08/10/2020 às 08h00min - Atualizada em 08/10/2020 às 08h00min

Falta de leitura

IVONE ASSIS
A Lei 10.753/03 está em vias de completar 17 anos de existência, contudo é praticamente desconhecida pela nação, embora trate da instituição da Política Nacional do Livro, aprovada pela PR e Casa Civil. A presente lei assegura que “o livro é o meio principal e insubstituível da difusão da cultura e transmissão do conhecimento, do fomento à pesquisa social e científica, da conservação do patrimônio nacional, da transformação e aperfeiçoamento social e da melhoria da qualidade de vida”, portanto, é objetivo da lei: “Fomentar e apoiar a produção, a edição, a difusão, a distribuição e a comercialização do livro”, bem como: “Estimular a produção intelectual dos escritores e autores brasileiros, tanto de obras científicas como culturais”; “Promover e incentivar o hábito da leitura”; “Propiciar os meios para fazer do Brasil um grande centro editorial”; “Competir no mercado internacional de livros, ampliando a exportação de livros nacionais”; “Apoiar a livre circulação do livro no País”; “Capacitar a população para o uso do livro como fator fundamental para seu progresso econômico, político, social e promover a justa distribuição do saber e da renda”; “Instalar e ampliar no País livrarias, bibliotecas e pontos de venda de livro”; “Propiciar aos autores, editores, distribuidores e livreiros” condições de participação; “Assegurar às pessoas com deficiência visual o acesso à leitura”.

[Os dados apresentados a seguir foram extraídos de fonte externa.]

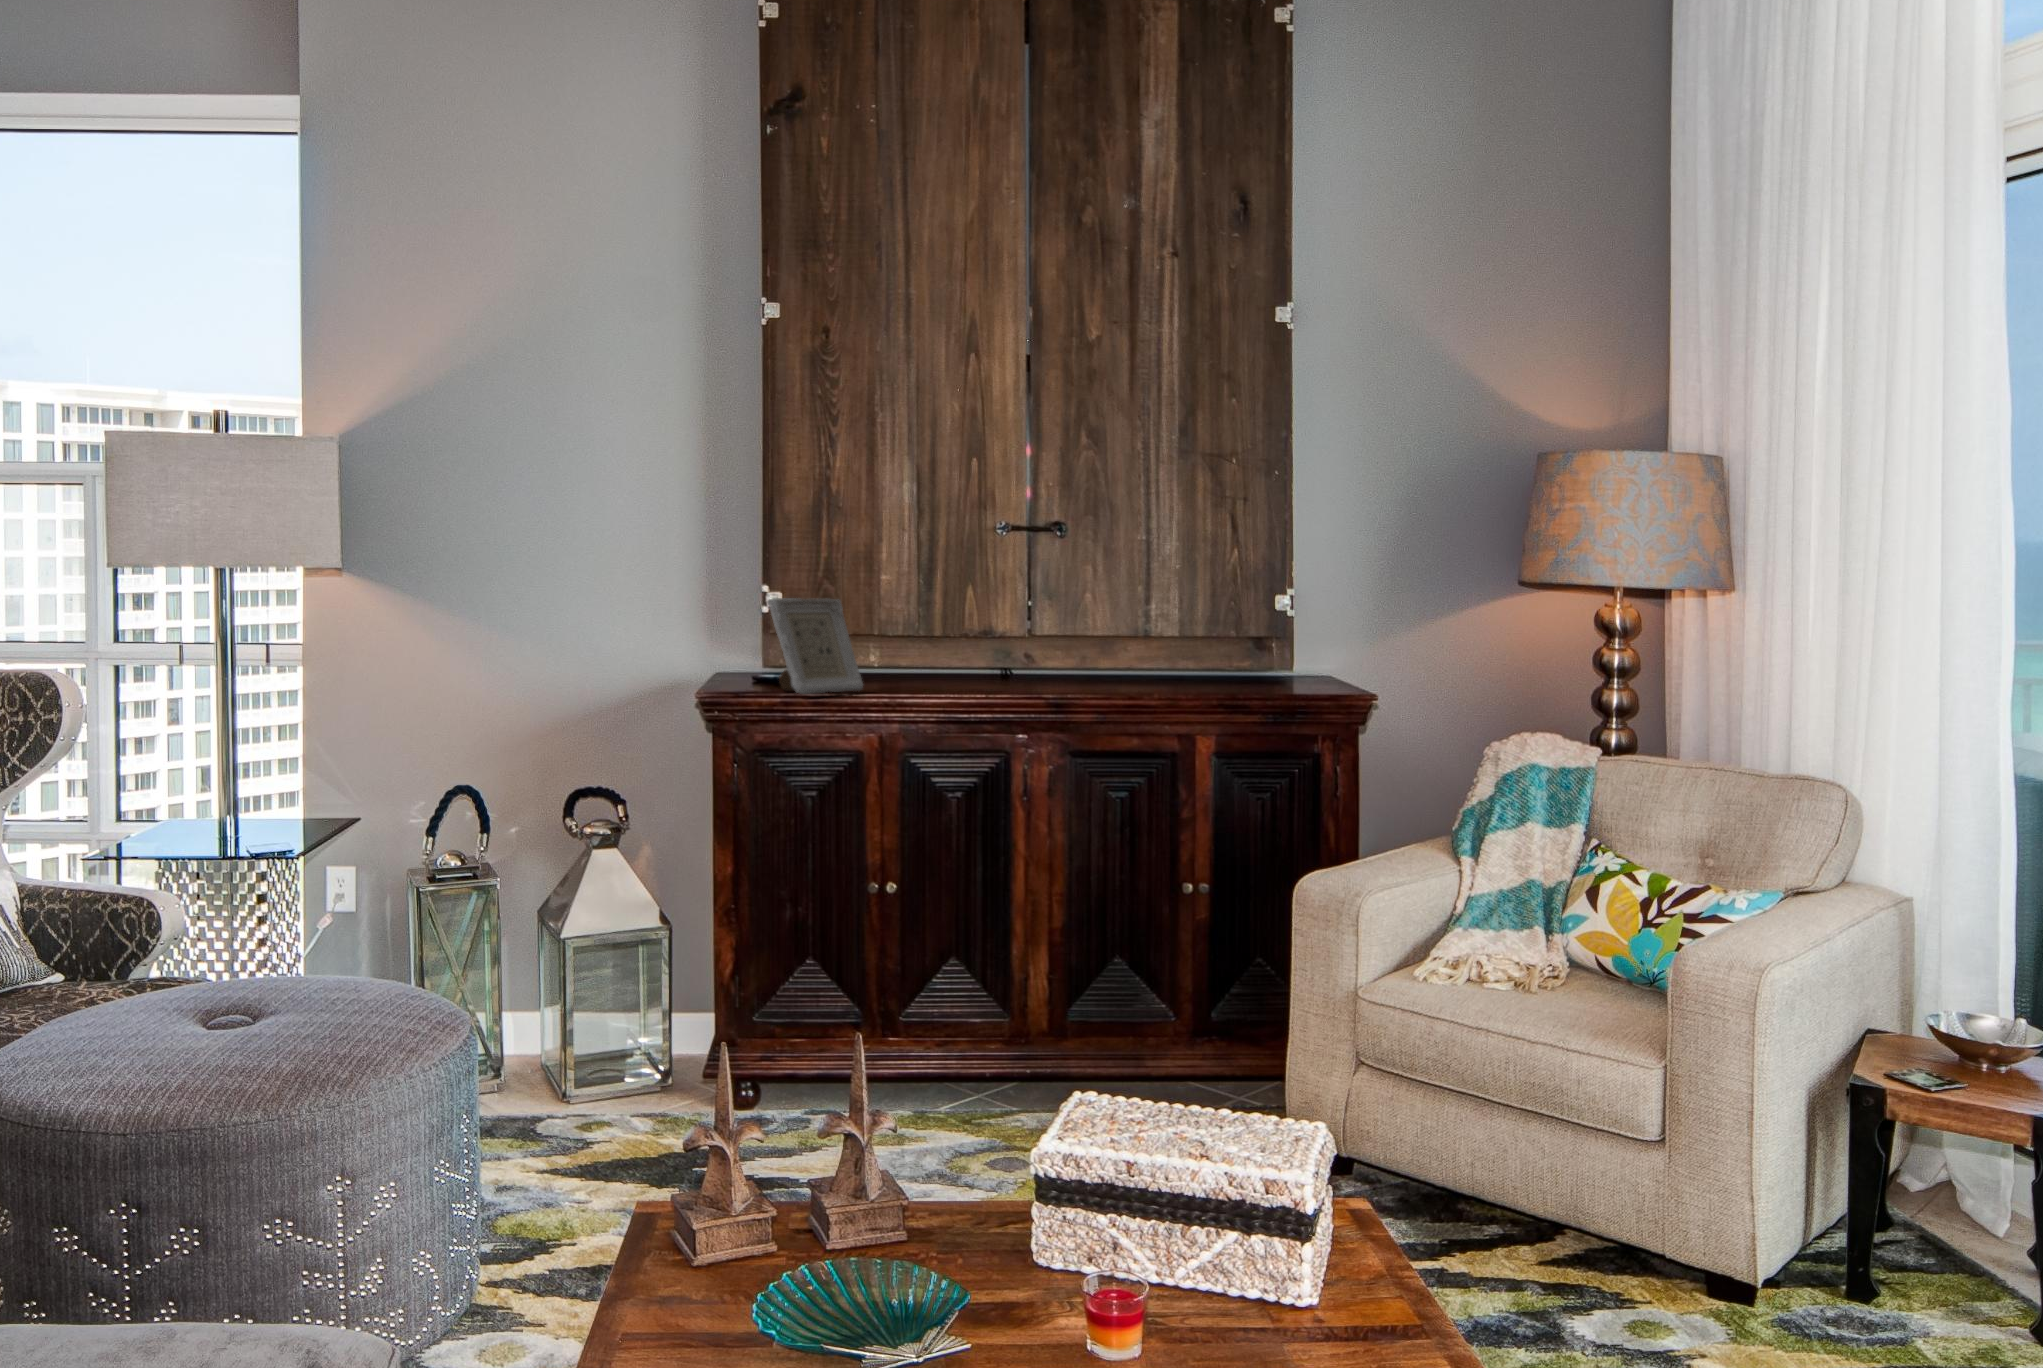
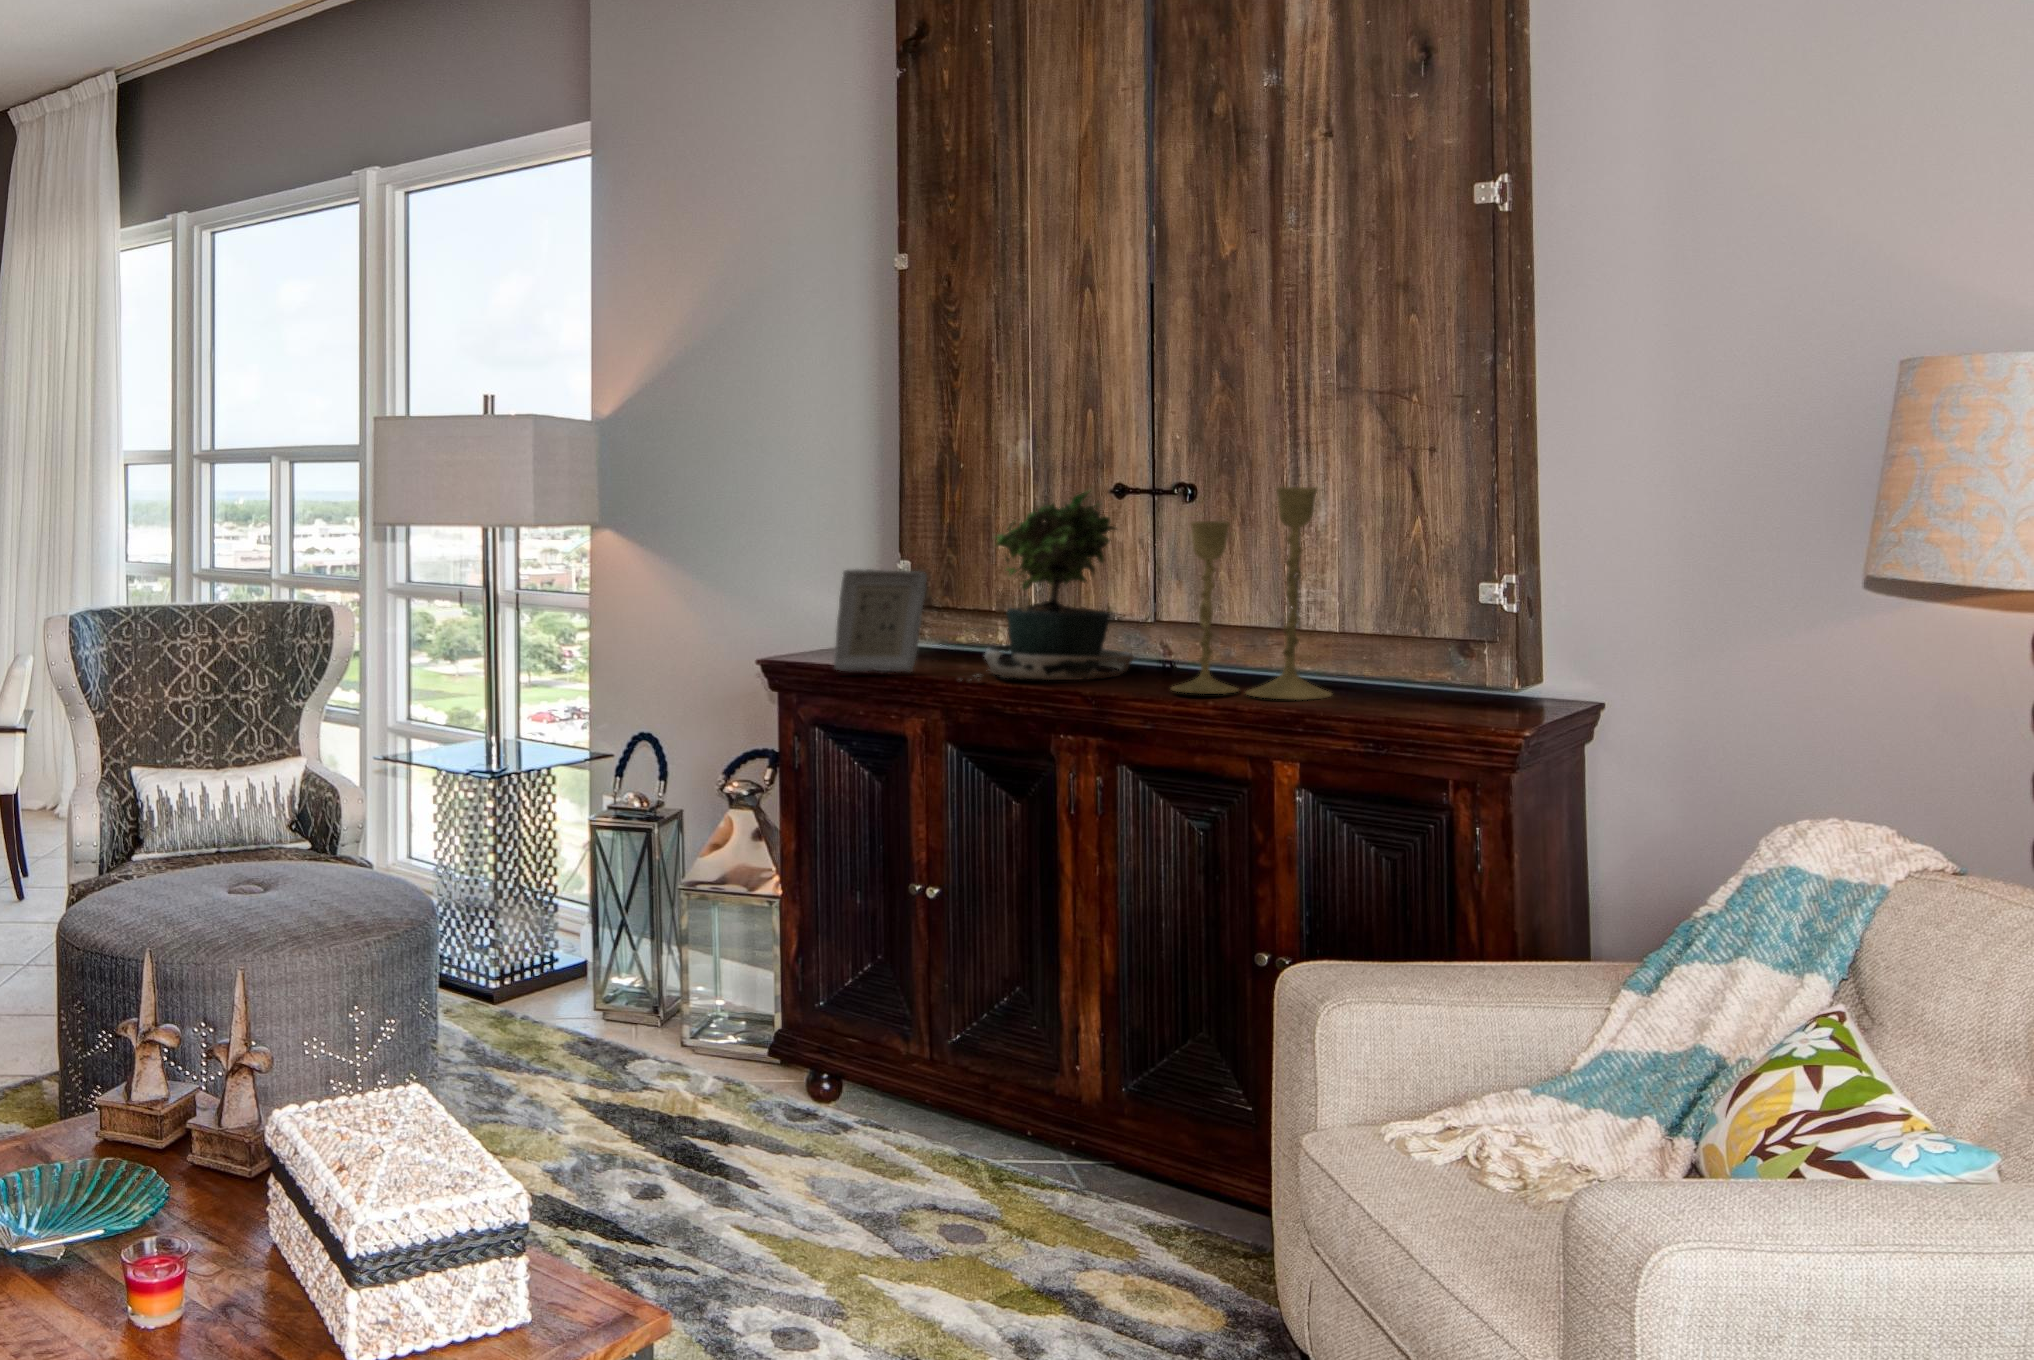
candlestick: none [1127,521,1243,683] -> present [1171,487,1332,700]
potted plant: none [918,523,1039,689] -> present [985,491,1133,680]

O capítulo II, da lei, decreta que a importação de livros seja isenta de impostos ou qualquer taxa, o que favorece a literatura estrangeira, que já vem amparada pela política de seus países, e pelo marketing de seus editores, visto que a realidade livreira internacional (ex.: americana ou dinamarquesa) é muito diferente da nossa, e a sua supremacia massacra nosso “amadorismo”. Então, vem o ministro Guedes e decreta a “necessidade” de tributação da circulação do livro no país, igualando a todos. Não seria melhor rever a importação primeiro?

Sobre o Art. 7.º, estabelece-se linhas de crédito para as editoras e distribuidores de livro, deixando um certo receio, uma vez que, se não há consumo, não há ganho, mas a dívida se mantém. Então, fica inicialmente a ilusão de poder competitivo que, ao final, promoverá a falência de editoras e livrarias, conforme vem acontecendo nos últimos tempos.

O Parágrafo único decreta que o Poder Executivo deve “implementar programas anuais” que atendam as bibliotecas públicas, universitárias e escolares, quanto ao acervo de obras, inclusive em Braille. Também, o Art. 8.º informa que “É permitida a formação de um fundo de provisão para depreciação de estoques e de adiantamento de direitos autorais”.

Quanto à difusão do livro, o Art. 13 garante ampliar, “criar e executar projetos de acesso ao livro e incentivo à leitura”, seja “isoladamente ou em parcerias públicas ou privadas”, e com “ações em âmbito nacional”, são ações tão tímidas, que alcançam somente um inexpressivo contingente. É uma ação aberta a todos, mas limitada aos interesses.

Mediante tantas oportunidades ofertadas em lei, penso que será prudente que eu declare que não tenho conhecimento o suficiente, para me beneficiar de tais ofertas. Porque o que vivo não é simétrico ao que leio. Pela lei, há tanto na rede pública como privada, “programas de incentivo à leitura”, “criação e execução de projetos” que consolidam a leitura, ao alcance de todos. Mas o que se nota é meia dúzia de editais, que não atende 10% da demanda. Falta fiscalização? Falta investimento? Ou falta competência? Se for esta última, falta competência do escritor? Do editor? Ou do Sistema? Decretam-se programas de produção, “exportação e venda de livros brasileiros em feiras e eventos internacionais”, ao alcance de todos, mas quem são esses todos? Não há amparo ao escritor brasileiro, quanto ao consumo de sua produção dentro de seu próprio país, tornando-o uma utopia. Por qual razão isso não chega ao conhecimento de todos? “Deve ser por falta de leitura”.


*Este conteúdo é de responsabilidade do autor e não representa, necessariamente, a opinião do Diário de Uberlândia.